Oxon Hoath policy for GDPR
Who are we
Tindle Conferences and Education are committed to protecting your personal information and making every effort to ensure that personal information is processed in a fair, open and transparent manner.
Tindle Conferences and Education are a ‘data controller’ for the purposes of the DPA 1988 and from 25 May 2018 the EU GDPR 2016/679, which means we are responsible for, and control the processing of, your personal information.
If you wish to contact us, you can do via the contact page here
Our obligations under the act:
- If you hold and process personal information about your clients, employees or suppliers, you are legally obliged to protect that information.
- Only collect information that you need for a specific purpose.
- Collect and use information about people fairly and lawfully, without unwarranted harm or intrusion into their private life.
- Ensure the information is adequate, relevant and not excessive
- Keep the information secure and maintain records of data that is stored.
- Ensure the information is relevant and up to date.
- Only hold as much as you need and for as long as you need it.
- Don’t send the information to anyone not authorised to receive it.
- Allow the subject of the information to see it on request.
Who is responsible?
The data controller is contactable via the contact page here. They are legally responsible for the information that is stored and protected.
All our staff who collect, store and use information are data processors under the act. They are aware of the terms of, and will comply with, GDPR.
We will be open and honest about the information we are collecting, processing and storing.
Those with whom we do business will be told what data is being retained and how their data is going to be stored.

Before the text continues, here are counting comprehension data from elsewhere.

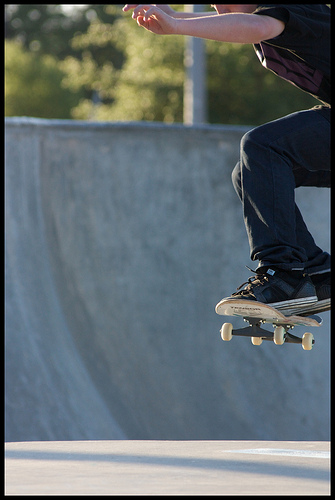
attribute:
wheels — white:
[215, 319, 315, 358]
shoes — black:
[225, 255, 334, 319]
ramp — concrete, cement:
[4, 113, 329, 440]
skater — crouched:
[101, 6, 333, 352]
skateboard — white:
[157, 254, 309, 407]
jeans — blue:
[223, 104, 331, 266]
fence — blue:
[14, 68, 241, 313]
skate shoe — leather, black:
[240, 267, 301, 316]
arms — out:
[122, 2, 285, 43]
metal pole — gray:
[179, 4, 213, 124]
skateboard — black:
[212, 297, 334, 349]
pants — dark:
[218, 117, 330, 264]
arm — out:
[119, 2, 285, 43]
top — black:
[243, 3, 330, 104]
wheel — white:
[273, 325, 285, 344]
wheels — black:
[250, 335, 315, 348]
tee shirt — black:
[251, 2, 334, 109]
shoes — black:
[247, 279, 332, 311]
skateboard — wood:
[216, 296, 333, 352]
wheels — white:
[214, 323, 318, 349]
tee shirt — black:
[255, 7, 329, 105]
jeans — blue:
[224, 94, 325, 294]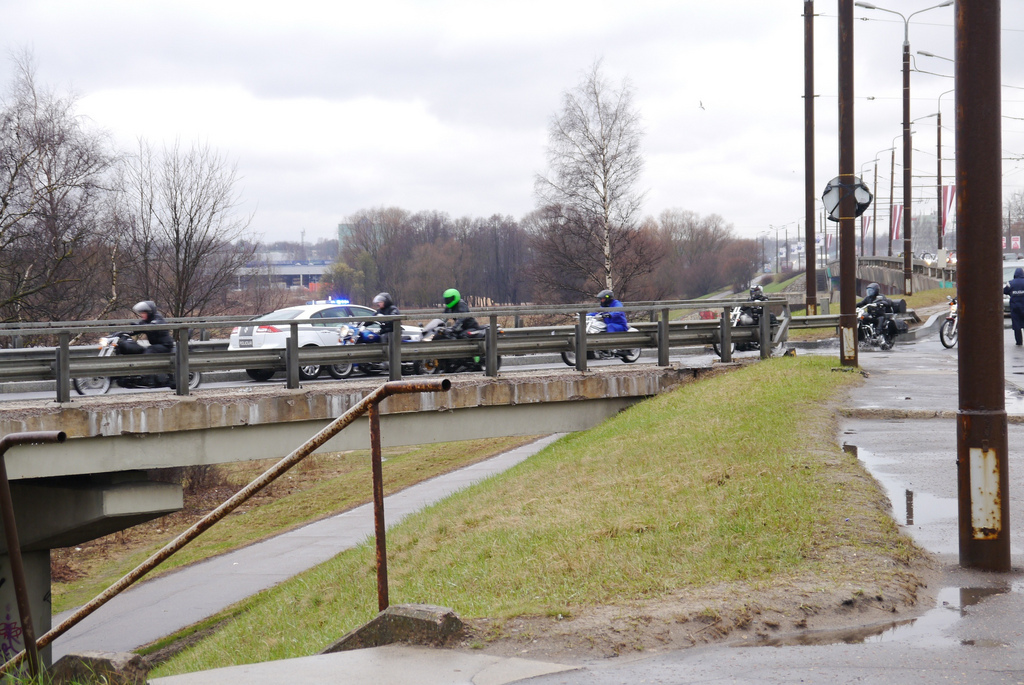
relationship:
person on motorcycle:
[740, 283, 768, 319] [708, 285, 779, 365]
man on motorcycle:
[112, 301, 173, 353] [72, 338, 204, 397]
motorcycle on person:
[328, 315, 421, 380] [357, 289, 407, 348]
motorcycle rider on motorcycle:
[443, 288, 481, 339] [428, 286, 491, 347]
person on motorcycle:
[862, 286, 888, 319] [845, 283, 915, 344]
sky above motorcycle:
[4, 2, 1023, 293] [328, 315, 421, 380]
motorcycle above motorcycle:
[328, 315, 421, 380] [415, 322, 502, 367]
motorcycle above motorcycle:
[328, 315, 421, 380] [855, 306, 906, 358]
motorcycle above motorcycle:
[328, 315, 421, 380] [706, 309, 792, 358]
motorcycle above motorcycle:
[328, 315, 421, 380] [558, 325, 654, 365]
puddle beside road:
[852, 447, 964, 547] [849, 264, 1020, 547]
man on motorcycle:
[112, 301, 173, 353] [65, 304, 198, 410]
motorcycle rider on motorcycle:
[443, 288, 481, 339] [400, 288, 502, 374]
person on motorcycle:
[945, 281, 971, 297] [939, 305, 965, 351]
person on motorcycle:
[592, 278, 632, 343] [570, 319, 665, 367]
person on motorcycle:
[747, 278, 774, 324] [719, 307, 796, 366]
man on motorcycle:
[362, 292, 405, 335] [321, 313, 413, 365]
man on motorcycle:
[112, 301, 173, 353] [86, 335, 207, 392]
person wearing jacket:
[586, 289, 629, 332] [595, 302, 640, 348]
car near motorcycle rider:
[220, 287, 439, 368] [437, 284, 488, 349]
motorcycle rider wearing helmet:
[437, 284, 488, 349] [437, 284, 463, 313]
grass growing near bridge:
[143, 364, 875, 682] [5, 298, 792, 656]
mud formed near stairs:
[487, 582, 928, 641] [47, 603, 458, 681]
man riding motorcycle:
[111, 302, 173, 354] [77, 331, 201, 398]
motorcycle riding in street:
[77, 331, 201, 398] [2, 331, 848, 423]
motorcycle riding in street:
[326, 307, 419, 380] [1, 307, 861, 441]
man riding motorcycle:
[359, 284, 401, 329] [326, 307, 419, 380]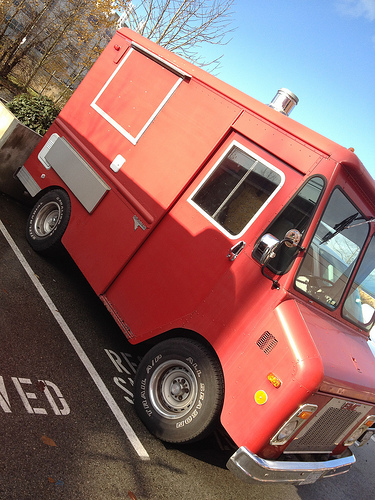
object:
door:
[103, 126, 305, 338]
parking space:
[0, 204, 150, 498]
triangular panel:
[251, 174, 328, 276]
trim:
[89, 103, 136, 147]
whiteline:
[0, 219, 151, 462]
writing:
[0, 374, 71, 415]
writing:
[104, 348, 136, 404]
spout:
[268, 87, 299, 116]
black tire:
[26, 189, 72, 253]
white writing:
[56, 196, 63, 224]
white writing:
[29, 202, 43, 240]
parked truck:
[16, 27, 374, 487]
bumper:
[225, 447, 356, 487]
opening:
[89, 41, 192, 146]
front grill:
[297, 406, 362, 446]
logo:
[341, 401, 361, 411]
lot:
[0, 248, 91, 498]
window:
[186, 139, 285, 240]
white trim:
[90, 40, 192, 147]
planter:
[0, 97, 44, 194]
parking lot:
[0, 26, 375, 500]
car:
[299, 230, 363, 324]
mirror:
[251, 233, 280, 265]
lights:
[254, 372, 283, 406]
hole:
[256, 330, 278, 355]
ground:
[0, 242, 162, 500]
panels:
[104, 130, 305, 335]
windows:
[252, 173, 375, 331]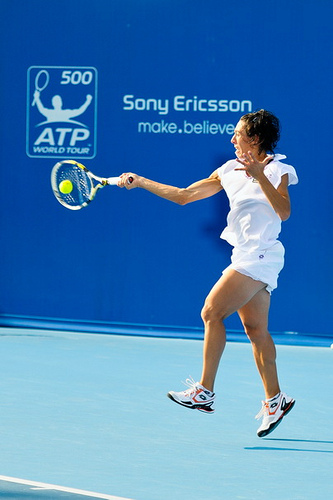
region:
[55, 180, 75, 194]
a small green tennis ball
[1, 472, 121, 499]
a long white line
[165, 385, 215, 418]
a woman's tennis shoe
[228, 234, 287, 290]
a woman's white shorts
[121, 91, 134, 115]
a white capital letter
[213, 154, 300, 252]
a woman's white shirt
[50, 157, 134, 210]
a black, white and yellow racket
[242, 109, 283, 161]
a woman's black hair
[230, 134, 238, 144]
the nose of a woman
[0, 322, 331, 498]
part of a tennis court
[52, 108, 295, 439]
a person jumping up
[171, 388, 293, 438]
white, black, and red shoes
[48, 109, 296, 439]
a tennis player swinging racket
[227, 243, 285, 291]
short white tennis shorts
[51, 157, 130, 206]
a white and yellow tennis racket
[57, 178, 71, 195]
a green tennis ball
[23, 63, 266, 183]
white writing on blue wall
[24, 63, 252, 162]
white advertisement logos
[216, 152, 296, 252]
a white short sleeve shirt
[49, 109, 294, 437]
a man in a white uniform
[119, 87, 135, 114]
White letter on board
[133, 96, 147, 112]
White letter on board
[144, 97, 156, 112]
White letter on board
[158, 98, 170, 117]
White letter on board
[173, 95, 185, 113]
White letter on board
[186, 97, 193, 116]
White letter on board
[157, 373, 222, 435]
White and black shoe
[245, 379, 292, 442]
White and black shoe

For the commercial side of the business, there will be an audit trail to show that consent has been given for use of details and retention.
Where controversial decisions are made, there is appropriate record-keeping to show justification for this. Such decisions are made by the data controller.
Retaining and storing information:
We will keep personal information to do with the commercial side of our business only as long as it is necessary and only as much as is necessary.
Data retained and processed for the commercial side of the business will include names, addresses, telephone numbers and e-mail addresses if we have been given permission to retain them. You can opt out or ask for data to be removed at any time by contacting the data controller.
Information can be stored on computers, on servers, on phones and in the cloud, all of which will be password-protected. Some information will also be stored in notebooks which will be securely locked away or kept safe when away from the office.
We will review the information from time to time to ensure it’s still relevant and up-to-date and delete any we no longer need. If asked, we will be able to show that this is being done.
We will keep personal information only as long as it is necessary and only as much as is necessary.
We will make sure that information about people is secure by taking reasonable steps to stop it being lost, stolen or misused.
We have password protection on computers, phones, laptops and tablets. Notebooks, folders and memory sticks are kept secure at all times – locked in cupboards in work and not left unsecured if away from the office.
All information is either locked away, password-protected or encrypted. Any redundant computers are wiped of all personal information.
All staff have knowledge of, and are compliant with, Tindle Conferences and Education’ security policies and procedures.
Cookies are small text files stored on your computer while you are visiting a website. Cookies help make websites work. They also provide us with aggregated information about how users interact with our site. We use this information to try to improve your experience on our website.
A number of the services we use to add value and convenience to your experience of our website may set cookies on your browser on our behalf. These services fall into three broad groups: web analytics, surveys and advertising.
Subject access requests:
Individuals can make a written request to find out what we hold about them, where it was obtained from and ask for copies of information and to see the complete data trail. This will be complied with within 30 days and will not usually incur a charge.
Such request will be dealt with by the data controller and should be made in writing by e-mail or post to that person.
We will refuse or charge for requests which are manifestly unfounded or excessive. If we are refusing, we will tell the individual why and tell them they have the right to complain to the supervisory authority.